Sunday, April 5, 2009

I'm starting to hate nerds


This is a long time coming. I am growing tired of nerds. This is also an act of self-loathing so don't go all jumping down my throat for being a hypocrite. I know I am.

I am growing sick of nerds and nerd culture and it's not because of my lack of nerdish interests. I love computers, the internet, and video games as much as the next recluse. No, I am growing to dislike nerds because of the way nerds interact with the world and their general outlook on life.

First off, things are different than they purport exactly to be. Language and reality are flexible. There are no hard and fast rules in anything. People created math to give the world hard and fast rules so they could make sense of it. This is something a lot of nerds just can't handle. There are errors, problems, and flaws in everything human beings do, say, and observe. We move forward by realizing our errors and the errors of those that came before us and working out new solutions that are most likely flawed in some other way. That is the nature of being human.

Now introduce the rest of the world to the issue.

Bringing up the fact that you can clearly see Luke miss the storm trooper with his kick or that car in Lord of the Rings or the gas tank on the bottom of the chariot in Gladiator is completely irrelevant to any conversation about anything other than movie trivia. I'm using films as an example, but you all know what I mean. I once said AMD processors had a reputation for being more sturdy when overclocked than Intel chips. A bunch of hardware nerds jumped all over me for using the word sturdy. Any idiot with a little bit of vision could tell that I meant reliable, dependable, and predictable. Perhaps Intel chips are just as sturdy as AMD chips - it doesn't matter in this context. What I'm saying is that someone took something minor and missed the point in order to point out semantics and completely missed the semiotics.
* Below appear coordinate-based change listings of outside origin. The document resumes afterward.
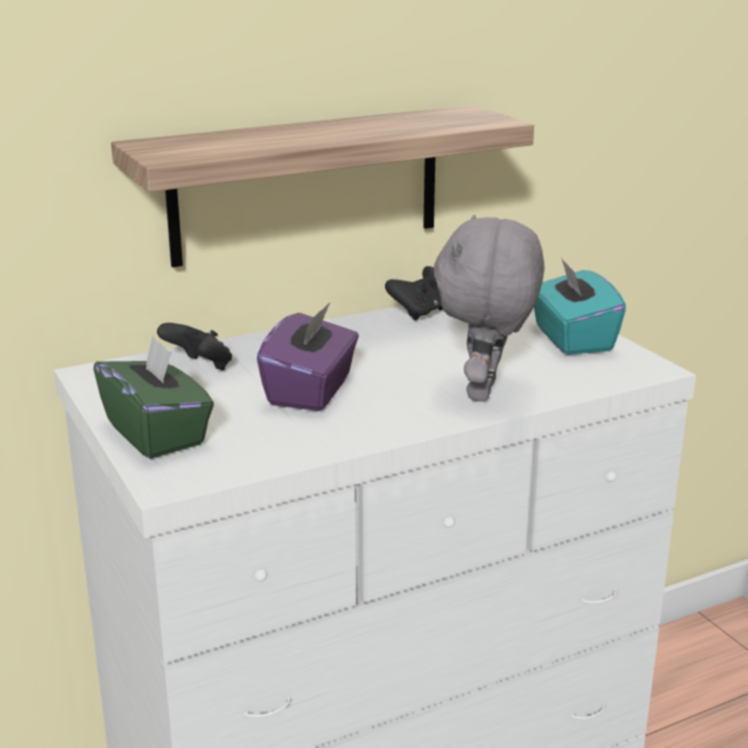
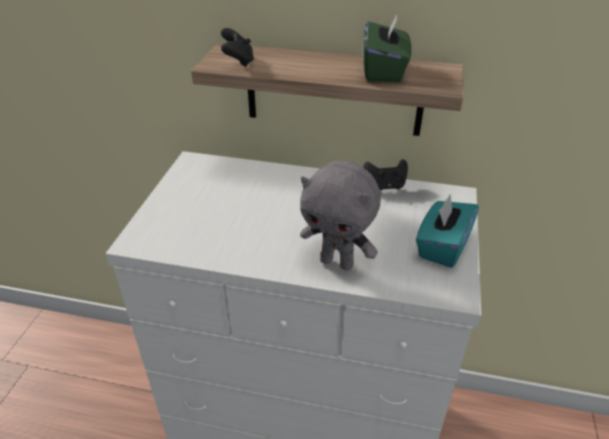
camera: 40 degrees right, 15 degrees up
(157, 433) = (166, 211): green tissue box -> green tissue box (384, 71)
(200, 367) = (235, 177): black game controller -> black game controller (238, 61)
(311, 391) = (259, 217): purple tissue box -> none
(486, 392) = (338, 262): grey plush toy -> grey plush toy turned 120 degrees counterclockwise

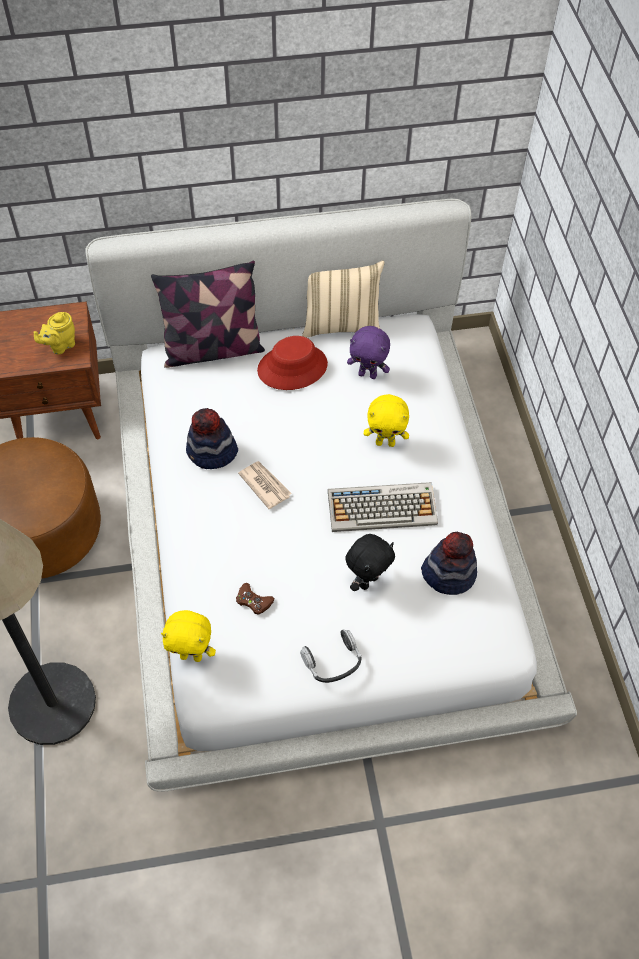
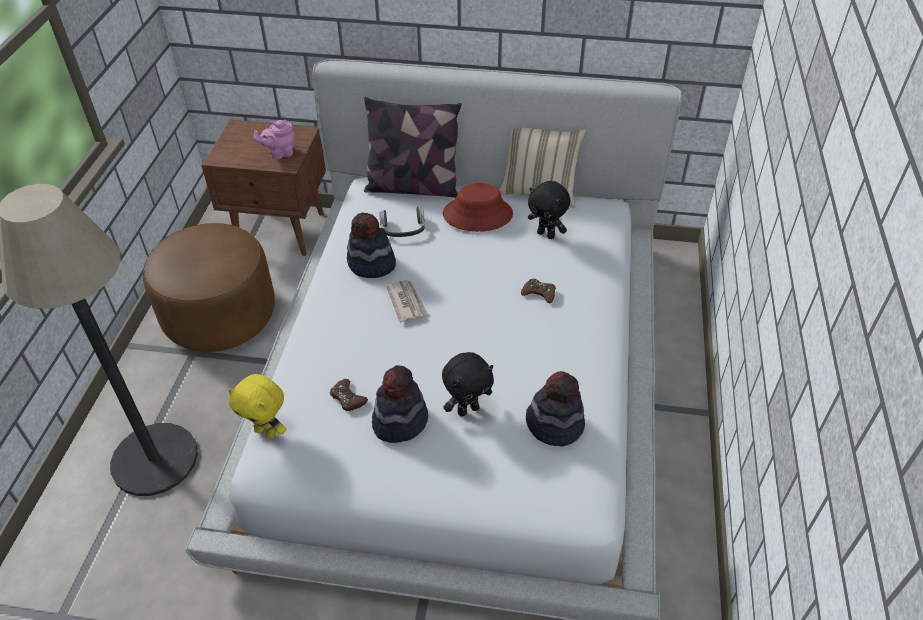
camera: 20 degrees right, 10 degrees down
(60, 346) = (280, 153): yellow teapot -> pink teapot
(311, 610) = (399, 421): none -> hat
(332, 661) = (399, 475): headphones -> headphones (403, 228)
(368, 374) = (546, 234): purple plush toy -> black plush toy
(383, 507) = (512, 348): keyboard -> none
(385, 442) = (539, 293): yellow plush toy -> brown game controller

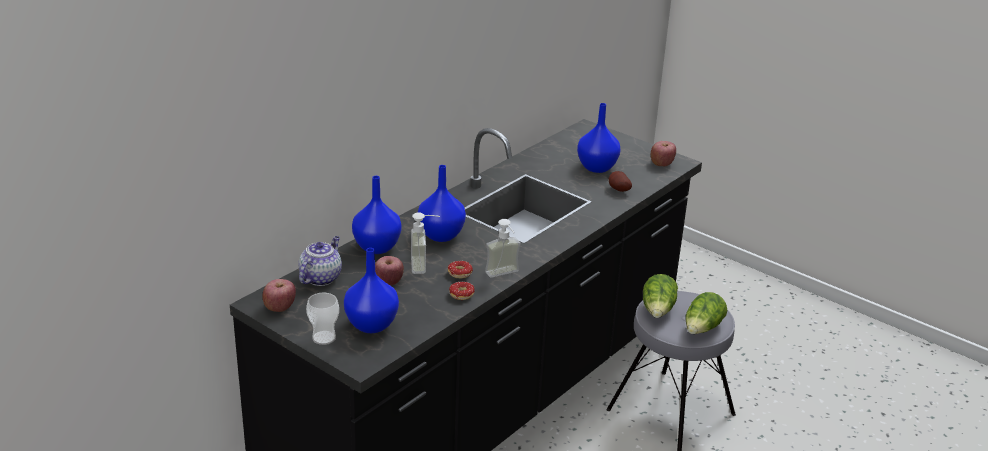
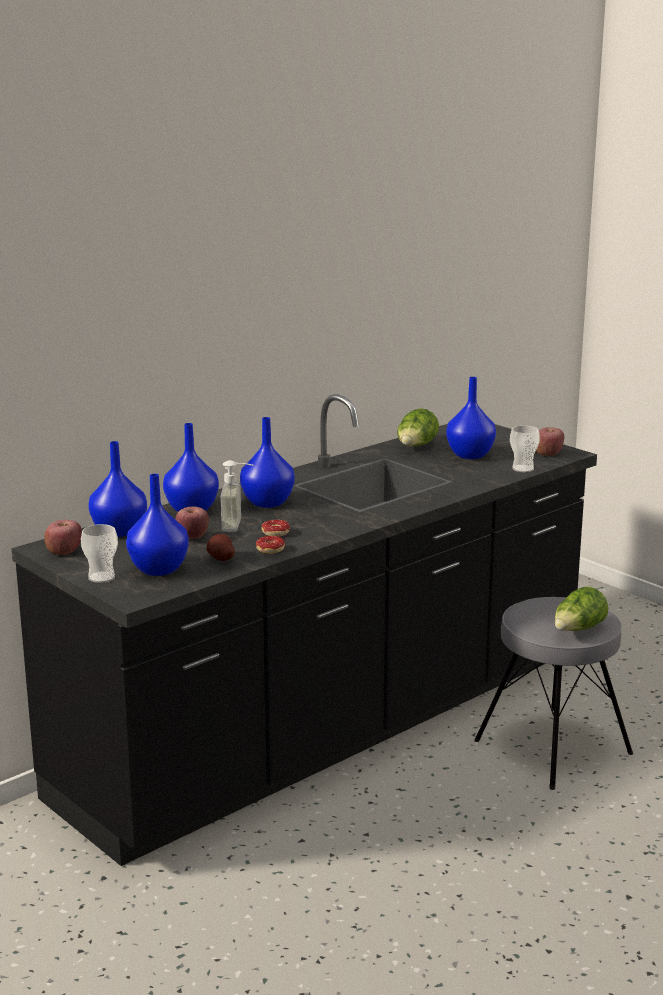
camera: 10 degrees right, 10 degrees down
(320, 277) = (119, 531): teapot -> blue vase
(505, 275) = (326, 536): soap dispenser -> none
(618, 190) = (487, 473): potato -> potato (220, 559)
(646, 183) = (523, 469): none -> cup
(658, 310) = (529, 612): lettuce -> lettuce (416, 447)

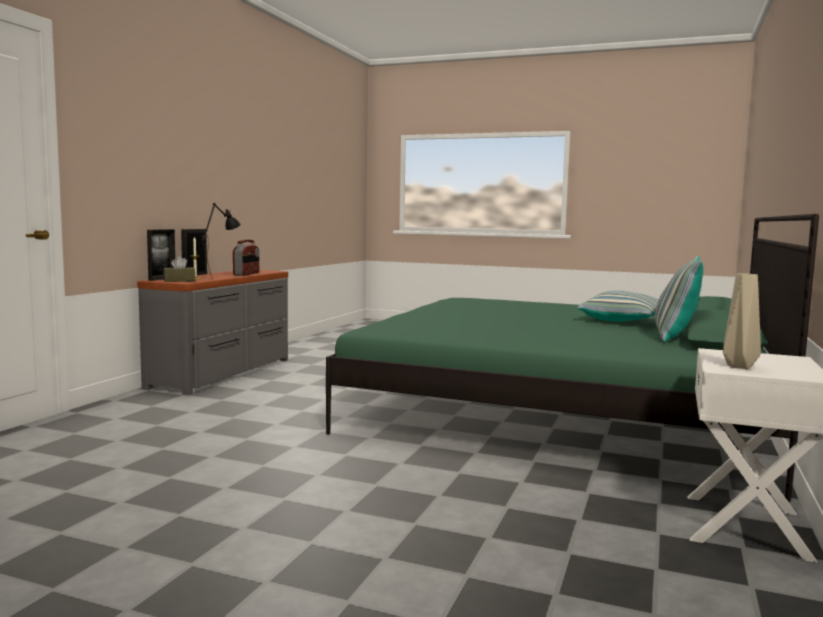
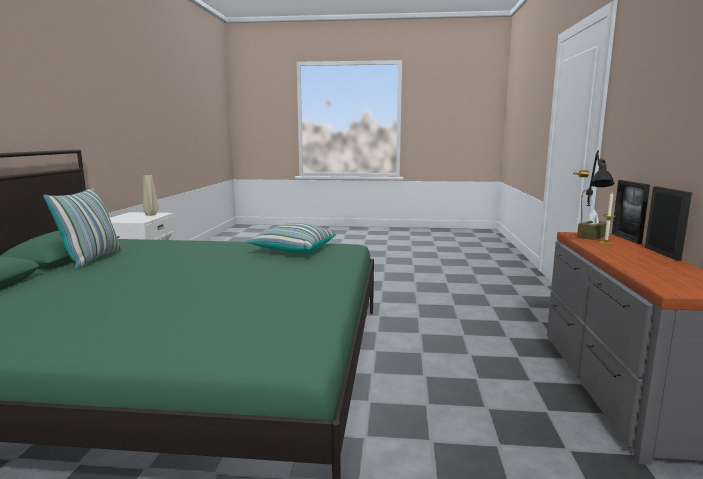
camera: 165 degrees right, 5 degrees up
(247, 274) = (634, 266): radio -> none
(624, 321) = (86, 284): pillow -> pillow (293, 251)

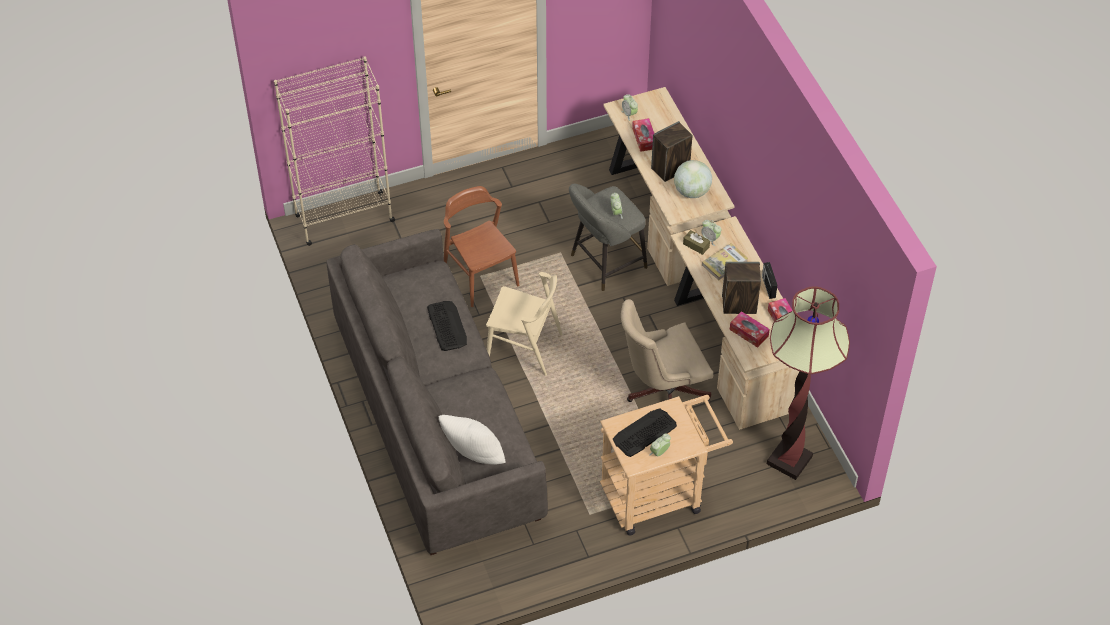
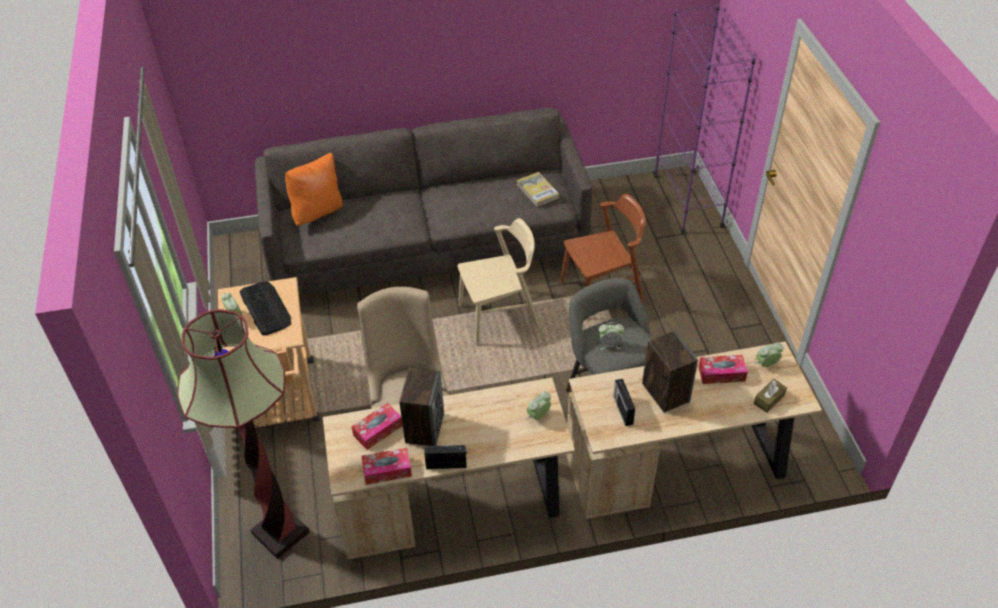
camera: 100 degrees right, 5 degrees down
(344, 218) = (688, 201): beige bookcase -> purple bookcase
(447, 326) = (481, 206): keyboard -> none
(473, 458) = (317, 212): white pillow -> orange pillow
(524, 347) = (499, 317): beige chair -> beige chair turned 135 degrees counterclockwise
(692, 191) = (623, 409): globe -> radio
(696, 245) = (529, 399): brown tissue box -> brown tissue box (769, 399)
(724, 263) = (495, 424): book -> book (537, 191)

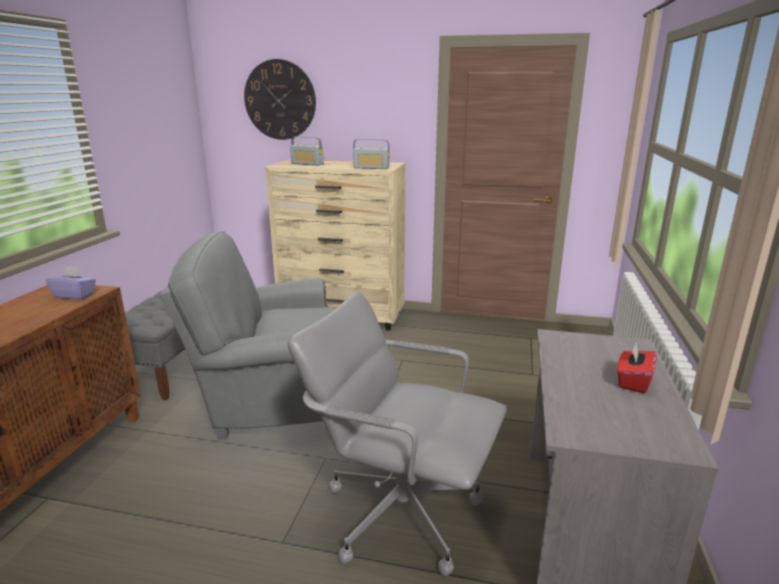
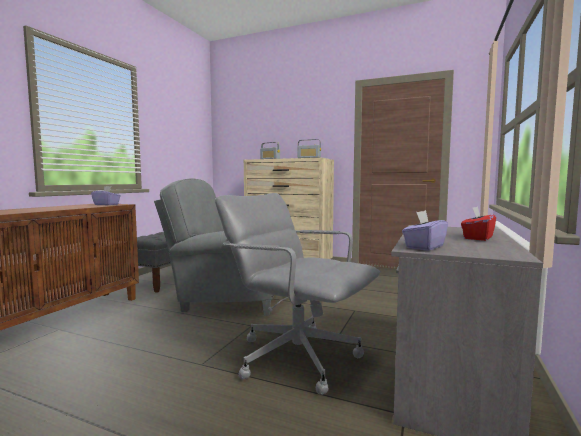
camera: 10 degrees right, 15 degrees down
(280, 100) = (258, 126): wall clock -> none
(580, 426) = (424, 247): none -> purple tissue box

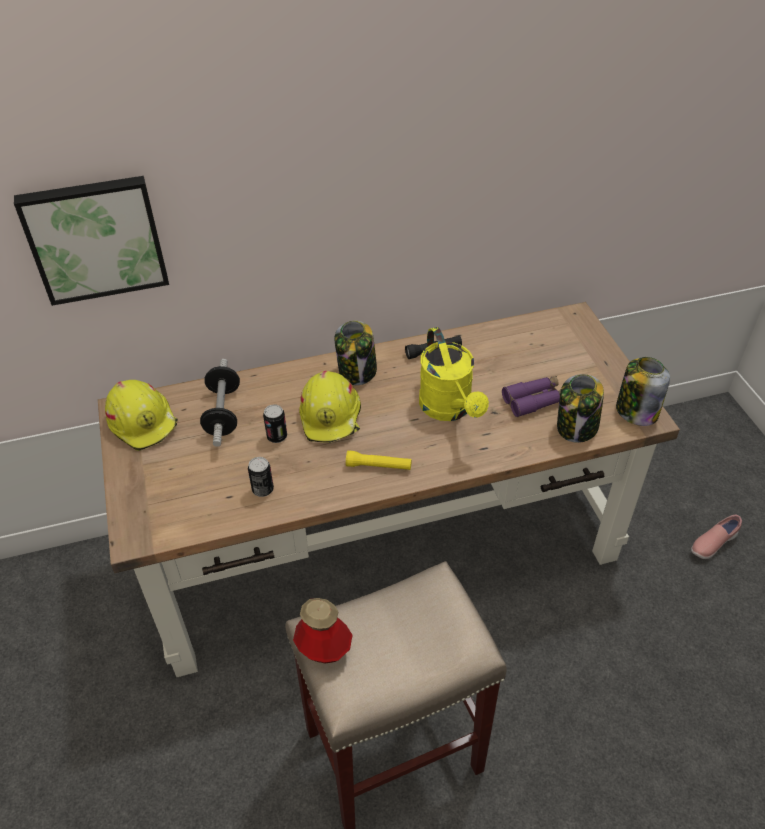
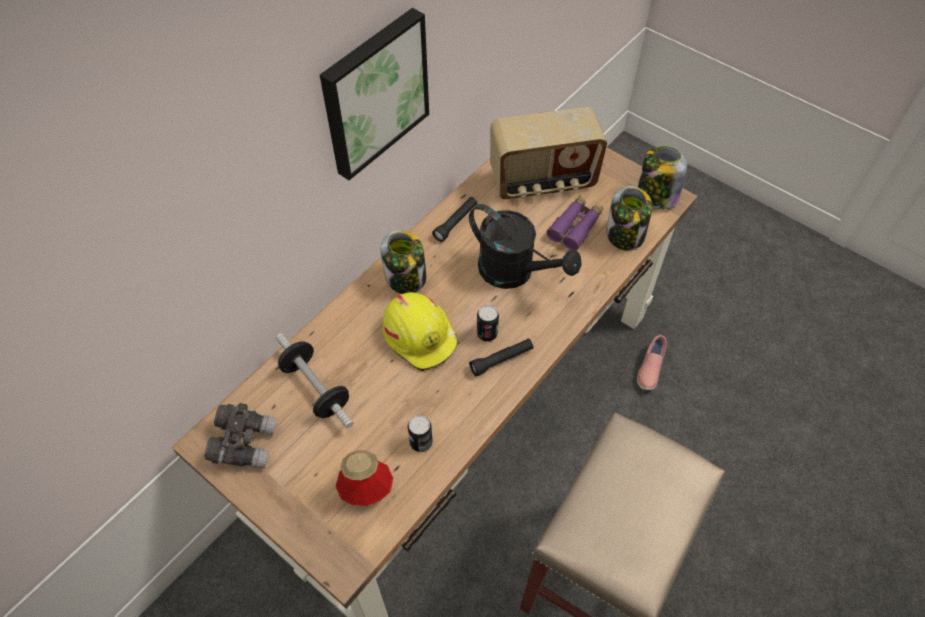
camera: 35 degrees left, 10 degrees up
(95, 238) = (133, 290): picture -> picture (373, 93)
(144, 422) = (244, 443): yellow hard hat -> grey binoculars
(277, 436) = (388, 383): can -> can (487, 333)
(324, 648) = (592, 552): bottle -> bottle (366, 490)
(378, 466) = (501, 360): yellow flashlight -> black flashlight
(449, 409) = (515, 272): yellow watering can -> black watering can
(537, 354) = (543, 181): none -> radio
(712, 543) = (696, 266): pink shoe -> pink shoe (649, 369)

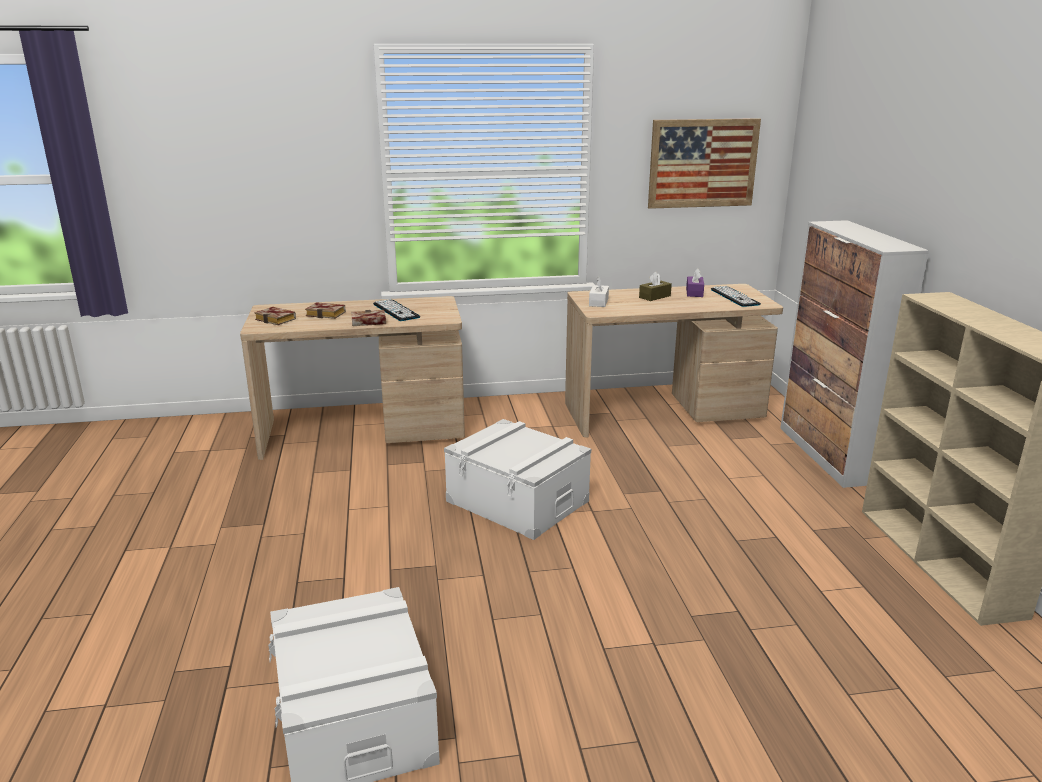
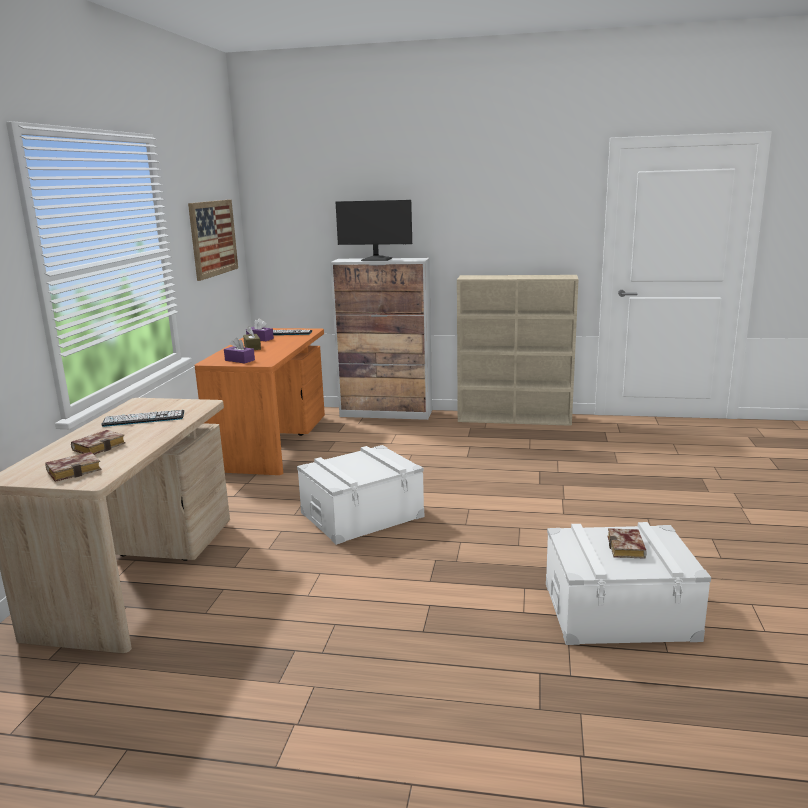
camera: 70 degrees left, 5 degrees down
(367, 322) = (163, 431): book -> book (627, 549)
(598, 302) = (239, 360): white tissue box -> purple tissue box
(663, 412) = (273, 442): beige desk -> orange desk
(862, 233) = (376, 259): none -> monitor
Learn semiotics, people. Meaning is an agreement between the person speaking or writing the language and those who read or hear the language. Do not be a prick about it. Learn to understand the world as a collection of adjectives and adverbs rather than categories of things. Nerds like to create categories and hierarchies of everything. Best to worst, top 10, stupid people, etc. Everyone falls under a certain label. Hipsters, slackers, geeks, emo faggots, etc. I've heard nerd kids argue the difference between nerd, geek, dweeb, doofus and dork. The conversation got heated. The difference is irrelevant. That girl will still call you whatever comes to her mind and it will still mean the same thing.

What I'm saying is be flexible. Obsessive categorization only works to hurt you. Experience things primarily and categorize them secondarily so that you can express your experiences to other people. Don't let your categories, your taxonomies, determine how you will experience the world. So many people don't try things because they have set arbitrary rules in their lives that prohibit them from experiencing before tossing something into a mental pile.

"Yuck. Why would I want to try that? I don't eat any kind of seafood/vegetable/whatever."

"Most Christians are idiots; Religion is just superstition"

"Look at that guy, he's such a hipster faggot."

The people who create the things you love are people who have vision enough to look beyond the ledger - beyond the encyclopedic and look at they gray space that remains undefined. These people can imagine what that yet unknown world, idea, or whatever is like and then use that inspiration - that conceptual experience of their vision to make it real, work it out, and explain it to those around them. Only then does it get a name and a placeholder.

So much of this life is experiential. I know it's en vogue to represent life as a series of choices that one has to make and to some extent it's true, but choices are rarely a selection of constants and there is always another option. There is no pin point solution to any problem that one encounters outside the clean lines of science. Everything we speak is myth, analogy, anecdote, and at best a dirty copy of our experiences. Remember that and understand that when you're quick to tell someone what to do.

Logic and reason do not always apply.

Judge, but judge slowly and carefully. Stretch things out and poke them and prod them until you know exactly what they'll do. Let things ebb and flow. Stop being so goddamn nerdish.

edit: NERD - A person who obsessively worries about categorization or organization in a way that significantly interferes with HIS ABILITY TO GET THE POINT YOU FUCKING NERD.